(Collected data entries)
----
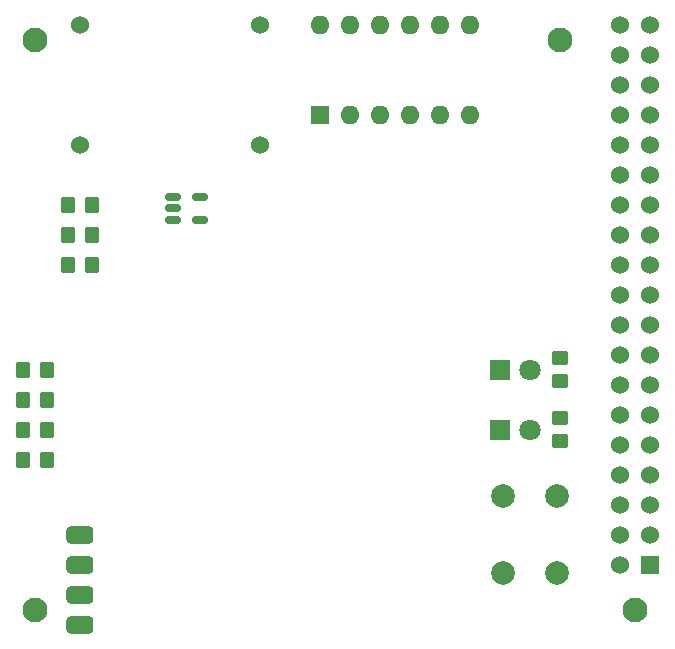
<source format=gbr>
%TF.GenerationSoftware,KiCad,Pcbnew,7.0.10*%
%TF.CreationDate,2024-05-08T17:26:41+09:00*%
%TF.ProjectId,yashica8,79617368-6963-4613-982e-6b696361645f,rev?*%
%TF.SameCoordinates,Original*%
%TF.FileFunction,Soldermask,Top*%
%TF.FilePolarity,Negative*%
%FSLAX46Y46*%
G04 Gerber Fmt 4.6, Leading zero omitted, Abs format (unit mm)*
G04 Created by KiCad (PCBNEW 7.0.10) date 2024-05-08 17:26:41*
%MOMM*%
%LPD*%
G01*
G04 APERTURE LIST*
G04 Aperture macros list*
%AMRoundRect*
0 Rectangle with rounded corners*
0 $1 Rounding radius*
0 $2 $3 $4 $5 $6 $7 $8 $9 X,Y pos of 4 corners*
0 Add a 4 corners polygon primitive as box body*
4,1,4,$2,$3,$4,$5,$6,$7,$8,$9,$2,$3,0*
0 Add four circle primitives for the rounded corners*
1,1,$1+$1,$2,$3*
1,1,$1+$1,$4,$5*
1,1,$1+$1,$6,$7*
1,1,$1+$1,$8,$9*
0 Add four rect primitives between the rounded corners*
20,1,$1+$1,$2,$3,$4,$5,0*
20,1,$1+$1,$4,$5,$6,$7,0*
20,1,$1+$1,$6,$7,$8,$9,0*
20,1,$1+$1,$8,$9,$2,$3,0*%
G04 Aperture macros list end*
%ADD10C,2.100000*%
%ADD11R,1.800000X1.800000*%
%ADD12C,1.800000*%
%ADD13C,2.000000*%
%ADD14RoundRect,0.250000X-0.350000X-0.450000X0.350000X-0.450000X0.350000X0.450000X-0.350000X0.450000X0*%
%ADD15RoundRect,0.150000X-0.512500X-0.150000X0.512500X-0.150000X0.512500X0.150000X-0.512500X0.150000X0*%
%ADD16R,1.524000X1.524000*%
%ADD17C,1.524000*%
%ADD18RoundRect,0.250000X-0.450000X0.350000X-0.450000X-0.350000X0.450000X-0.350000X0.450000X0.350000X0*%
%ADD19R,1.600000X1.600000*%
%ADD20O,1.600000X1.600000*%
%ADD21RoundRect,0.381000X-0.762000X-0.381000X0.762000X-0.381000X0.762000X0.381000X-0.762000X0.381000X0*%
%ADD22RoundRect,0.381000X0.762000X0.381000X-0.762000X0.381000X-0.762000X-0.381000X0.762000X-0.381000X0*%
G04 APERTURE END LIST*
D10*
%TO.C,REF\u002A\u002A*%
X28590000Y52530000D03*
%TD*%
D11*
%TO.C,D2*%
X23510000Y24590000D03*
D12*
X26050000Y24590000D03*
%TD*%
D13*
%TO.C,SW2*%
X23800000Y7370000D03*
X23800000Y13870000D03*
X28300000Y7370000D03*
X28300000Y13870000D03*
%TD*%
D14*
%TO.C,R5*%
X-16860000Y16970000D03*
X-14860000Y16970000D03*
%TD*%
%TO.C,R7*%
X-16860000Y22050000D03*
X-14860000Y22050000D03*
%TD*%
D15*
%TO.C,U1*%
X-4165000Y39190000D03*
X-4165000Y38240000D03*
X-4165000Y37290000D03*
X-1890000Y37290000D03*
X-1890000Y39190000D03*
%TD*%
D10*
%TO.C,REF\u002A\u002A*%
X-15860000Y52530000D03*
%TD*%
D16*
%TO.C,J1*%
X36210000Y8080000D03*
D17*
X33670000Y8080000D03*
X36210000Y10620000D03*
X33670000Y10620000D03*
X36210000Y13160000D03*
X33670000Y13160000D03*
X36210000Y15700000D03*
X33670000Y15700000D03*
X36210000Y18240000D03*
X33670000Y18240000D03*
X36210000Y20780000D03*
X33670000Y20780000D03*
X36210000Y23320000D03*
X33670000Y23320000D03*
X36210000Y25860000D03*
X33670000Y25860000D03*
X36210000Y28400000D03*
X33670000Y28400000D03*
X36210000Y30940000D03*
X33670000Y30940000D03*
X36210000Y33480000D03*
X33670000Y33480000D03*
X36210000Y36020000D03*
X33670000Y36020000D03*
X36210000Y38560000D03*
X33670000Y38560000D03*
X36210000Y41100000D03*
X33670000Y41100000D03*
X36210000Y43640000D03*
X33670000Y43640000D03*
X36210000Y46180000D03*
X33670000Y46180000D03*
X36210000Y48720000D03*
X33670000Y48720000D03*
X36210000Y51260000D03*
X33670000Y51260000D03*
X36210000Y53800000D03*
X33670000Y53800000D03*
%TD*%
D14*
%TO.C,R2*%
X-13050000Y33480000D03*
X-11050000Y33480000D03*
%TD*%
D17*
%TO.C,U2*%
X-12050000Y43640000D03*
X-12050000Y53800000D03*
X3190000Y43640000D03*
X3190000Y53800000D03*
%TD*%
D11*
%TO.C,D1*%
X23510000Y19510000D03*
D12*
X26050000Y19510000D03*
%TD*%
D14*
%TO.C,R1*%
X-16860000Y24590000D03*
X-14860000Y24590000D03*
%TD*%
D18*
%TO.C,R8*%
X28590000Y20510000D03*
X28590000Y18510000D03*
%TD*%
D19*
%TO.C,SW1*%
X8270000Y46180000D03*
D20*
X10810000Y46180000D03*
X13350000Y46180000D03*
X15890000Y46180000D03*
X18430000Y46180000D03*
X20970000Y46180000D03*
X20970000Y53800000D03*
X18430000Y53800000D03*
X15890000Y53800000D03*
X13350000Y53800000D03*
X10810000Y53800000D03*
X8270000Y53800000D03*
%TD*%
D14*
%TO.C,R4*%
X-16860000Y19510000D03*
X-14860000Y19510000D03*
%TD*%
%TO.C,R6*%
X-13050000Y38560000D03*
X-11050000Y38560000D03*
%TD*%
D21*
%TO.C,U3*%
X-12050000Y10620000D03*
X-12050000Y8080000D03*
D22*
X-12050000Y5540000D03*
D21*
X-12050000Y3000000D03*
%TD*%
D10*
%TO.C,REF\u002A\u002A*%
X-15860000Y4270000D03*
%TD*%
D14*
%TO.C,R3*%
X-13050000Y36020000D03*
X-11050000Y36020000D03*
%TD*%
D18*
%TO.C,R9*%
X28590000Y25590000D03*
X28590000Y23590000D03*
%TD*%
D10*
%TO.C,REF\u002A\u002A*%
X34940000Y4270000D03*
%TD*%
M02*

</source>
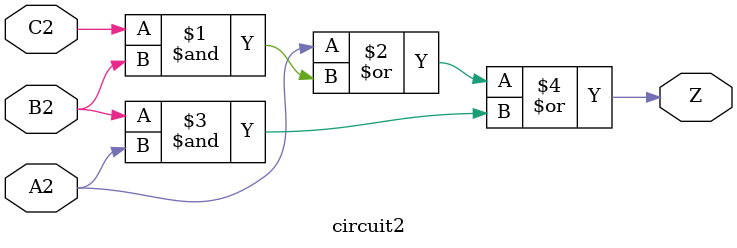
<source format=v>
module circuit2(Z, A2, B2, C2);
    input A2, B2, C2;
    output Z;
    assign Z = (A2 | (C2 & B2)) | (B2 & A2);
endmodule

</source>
----
The reply must hold every line above exactly as written and none of the pictures.

### Expected output
<source format=gbr>
%TF.GenerationSoftware,KiCad,Pcbnew,7.0.10*%
%TF.CreationDate,2024-05-08T17:26:41+09:00*%
%TF.ProjectId,yashica8,79617368-6963-4613-982e-6b696361645f,rev?*%
%TF.SameCoordinates,Original*%
%TF.FileFunction,Soldermask,Top*%
%TF.FilePolarity,Negative*%
%FSLAX46Y46*%
G04 Gerber Fmt 4.6, Leading zero omitted, Abs format (unit mm)*
G04 Created by KiCad (PCBNEW 7.0.10) date 2024-05-08 17:26:41*
%MOMM*%
%LPD*%
G01*
G04 APERTURE LIST*
G04 Aperture macros list*
%AMRoundRect*
0 Rectangle with rounded corners*
0 $1 Rounding radius*
0 $2 $3 $4 $5 $6 $7 $8 $9 X,Y pos of 4 corners*
0 Add a 4 corners polygon primitive as box body*
4,1,4,$2,$3,$4,$5,$6,$7,$8,$9,$2,$3,0*
0 Add four circle primitives for the rounded corners*
1,1,$1+$1,$2,$3*
1,1,$1+$1,$4,$5*
1,1,$1+$1,$6,$7*
1,1,$1+$1,$8,$9*
0 Add four rect primitives between the rounded corners*
20,1,$1+$1,$2,$3,$4,$5,0*
20,1,$1+$1,$4,$5,$6,$7,0*
20,1,$1+$1,$6,$7,$8,$9,0*
20,1,$1+$1,$8,$9,$2,$3,0*%
G04 Aperture macros list end*
%ADD10C,2.100000*%
%ADD11R,1.800000X1.800000*%
%ADD12C,1.800000*%
%ADD13C,2.000000*%
%ADD14RoundRect,0.250000X-0.350000X-0.450000X0.350000X-0.450000X0.350000X0.450000X-0.350000X0.450000X0*%
%ADD15RoundRect,0.150000X-0.512500X-0.150000X0.512500X-0.150000X0.512500X0.150000X-0.512500X0.150000X0*%
%ADD16R,1.524000X1.524000*%
%ADD17C,1.524000*%
%ADD18RoundRect,0.250000X-0.450000X0.350000X-0.450000X-0.350000X0.450000X-0.350000X0.450000X0.350000X0*%
%ADD19R,1.600000X1.600000*%
%ADD20O,1.600000X1.600000*%
%ADD21RoundRect,0.381000X-0.762000X-0.381000X0.762000X-0.381000X0.762000X0.381000X-0.762000X0.381000X0*%
%ADD22RoundRect,0.381000X0.762000X0.381000X-0.762000X0.381000X-0.762000X-0.381000X0.762000X-0.381000X0*%
G04 APERTURE END LIST*
D10*
%TO.C,REF\u002A\u002A*%
X28590000Y52530000D03*
%TD*%
D11*
%TO.C,D2*%
X23510000Y24590000D03*
D12*
X26050000Y24590000D03*
%TD*%
D13*
%TO.C,SW2*%
X23800000Y7370000D03*
X23800000Y13870000D03*
X28300000Y7370000D03*
X28300000Y13870000D03*
%TD*%
D14*
%TO.C,R5*%
X-16860000Y16970000D03*
X-14860000Y16970000D03*
%TD*%
%TO.C,R7*%
X-16860000Y22050000D03*
X-14860000Y22050000D03*
%TD*%
D15*
%TO.C,U1*%
X-4165000Y39190000D03*
X-4165000Y38240000D03*
X-4165000Y37290000D03*
X-1890000Y37290000D03*
X-1890000Y39190000D03*
%TD*%
D10*
%TO.C,REF\u002A\u002A*%
X-15860000Y52530000D03*
%TD*%
D16*
%TO.C,J1*%
X36210000Y8080000D03*
D17*
X33670000Y8080000D03*
X36210000Y10620000D03*
X33670000Y10620000D03*
X36210000Y13160000D03*
X33670000Y13160000D03*
X36210000Y15700000D03*
X33670000Y15700000D03*
X36210000Y18240000D03*
X33670000Y18240000D03*
X36210000Y20780000D03*
X33670000Y20780000D03*
X36210000Y23320000D03*
X33670000Y23320000D03*
X36210000Y25860000D03*
X33670000Y25860000D03*
X36210000Y28400000D03*
X33670000Y28400000D03*
X36210000Y30940000D03*
X33670000Y30940000D03*
X36210000Y33480000D03*
X33670000Y33480000D03*
X36210000Y36020000D03*
X33670000Y36020000D03*
X36210000Y38560000D03*
X33670000Y38560000D03*
X36210000Y41100000D03*
X33670000Y41100000D03*
X36210000Y43640000D03*
X33670000Y43640000D03*
X36210000Y46180000D03*
X33670000Y46180000D03*
X36210000Y48720000D03*
X33670000Y48720000D03*
X36210000Y51260000D03*
X33670000Y51260000D03*
X36210000Y53800000D03*
X33670000Y53800000D03*
%TD*%
D14*
%TO.C,R2*%
X-13050000Y33480000D03*
X-11050000Y33480000D03*
%TD*%
D17*
%TO.C,U2*%
X-12050000Y43640000D03*
X-12050000Y53800000D03*
X3190000Y43640000D03*
X3190000Y53800000D03*
%TD*%
D11*
%TO.C,D1*%
X23510000Y19510000D03*
D12*
X26050000Y19510000D03*
%TD*%
D14*
%TO.C,R1*%
X-16860000Y24590000D03*
X-14860000Y24590000D03*
%TD*%
D18*
%TO.C,R8*%
X28590000Y20510000D03*
X28590000Y18510000D03*
%TD*%
D19*
%TO.C,SW1*%
X8270000Y46180000D03*
D20*
X10810000Y46180000D03*
X13350000Y46180000D03*
X15890000Y46180000D03*
X18430000Y46180000D03*
X20970000Y46180000D03*
X20970000Y53800000D03*
X18430000Y53800000D03*
X15890000Y53800000D03*
X13350000Y53800000D03*
X10810000Y53800000D03*
X8270000Y53800000D03*
%TD*%
D14*
%TO.C,R4*%
X-16860000Y19510000D03*
X-14860000Y19510000D03*
%TD*%
%TO.C,R6*%
X-13050000Y38560000D03*
X-11050000Y38560000D03*
%TD*%
D21*
%TO.C,U3*%
X-12050000Y10620000D03*
X-12050000Y8080000D03*
D22*
X-12050000Y5540000D03*
D21*
X-12050000Y3000000D03*
%TD*%
D10*
%TO.C,REF\u002A\u002A*%
X-15860000Y4270000D03*
%TD*%
D14*
%TO.C,R3*%
X-13050000Y36020000D03*
X-11050000Y36020000D03*
%TD*%
D18*
%TO.C,R9*%
X28590000Y25590000D03*
X28590000Y23590000D03*
%TD*%
D10*
%TO.C,REF\u002A\u002A*%
X34940000Y4270000D03*
%TD*%
M02*

</source>
<source format=v>
module circuit2(Z, A2, B2, C2);
    input A2, B2, C2;
    output Z;
    assign Z = (A2 | (C2 & B2)) | (B2 & A2);
endmodule

</source>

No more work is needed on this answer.